Для древних греков образцом мужества считалась гибель на поле боя, а для христиан — мученическая кончина. Но между этими смертями существует огромная разница. Первая утверждает победу человеческого „я“, вторая же свидетельствует о полной покорности Господу. Обе разновидности отваги — как личная, так и дарованная Богом — будут присутствовать в западной культуре, переплетаясь причудливым образом, находя отражение на самых проникновенных страницах нашей духовной истории. Жорж Бернанос выражает эту двойственность в блестящей трагедии „Диалоги кармелиток“. Действие происходит во время Великой Французской революции. Главная героиня, юная и необычайно робкая Бланш де ля Форс, уходит в монастырь, дабы „положить на алтарь свою слабость“, открывая Создателю всю тревогу, весь страх, весь ужас перед страданием, а взамен просит после пострига дать ей имя Бланш Агонии Христовой. В обители она встречает другую монахиню, мать Марию — подлинное воплощение аристократического бесстрашия, презирающую малодушие послушницы. Воспользовавшись отсутствием настоятельницы и вопреки ее воле Мария заставляет всех принести обет мученичества и идти навстречу смерти. Бланш де ля Форс также дает обет, но, когда мятежники врываются в монастырь, не может преодолеть ужас и бежит в свой разоренный дом. Остальные монахини восходят на эшафот, распевая Veni, creator[59]. Но вот голова последней мученицы скатывается в корзину, а песнопение не закончено. И тогда его подхватывает Бланш, которая вопреки страху подчинилась порыву и, объятая дрожью, вернулась, чтобы разделить участь сестер. Избежать гибели удается только матери Марии: по иронии судьбы в ту роковую ночь ее не оказалось в монастыре. Тем самым Бернанос дает нам понять, что самодовольная театральная отвага — не христианское чувство. Настоящее мужество проявила как раз перепуганная до полусмерти Бланш.
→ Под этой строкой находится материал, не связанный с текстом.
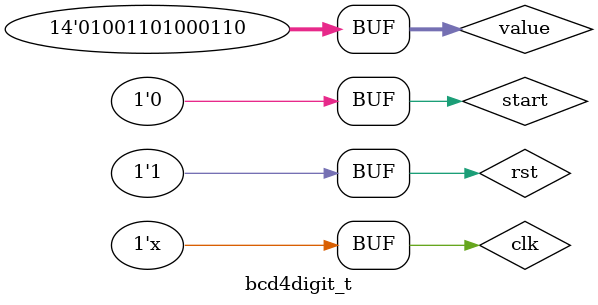
<source format=v>
`timescale 1ns / 1ps


module bcd4digit_t;

	// Inputs
	reg clk;
	reg rst;
	reg [13:0] value;
	reg start;

	// Outputs
	wire ready;
	wire [3:0] A;
	wire [3:0] B;
	wire [3:0] C;
	wire [3:0] D;

	// Instantiate the Unit Under Test (UUT)
	bcd4digit uut (
		.ready(ready), 
		.A(A), 
		.B(B), 
		.C(C), 
		.D(D), 
		.clk(clk), 
		.rst(rst), 
		.value(value), 
		.start(start)
	);
    
    always #50 
        clk = ~clk;

    initial begin
        // Initialize Inputs
        clk = 1;
        rst = 0;
        value = 4934;
        start = 0;

		// Wait 100 ns for global reset to finish
		#100;
        
        // Add stimulus here
        rst = 1;
        start = 1; #100;
        start = 0;
        
	end
      
endmodule


</source>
Весь этот страх, это безграничное доверие к Господу, это неверие в силу собственного разума приводят в растерянность мудрецов-стоиков. Марк Аврелий восклицает: „Какова душа, которая готова, если надо будет, отрешиться от тела, то есть либо угаснуть, либо рассеяться, либо пребыть. И чтобы готовность эта шла от собственного суждения, а не из голой воинственности, как у христиан — нет, обдуманно, строго, убедительно для других“ („Размышления“, XI, 3)[60].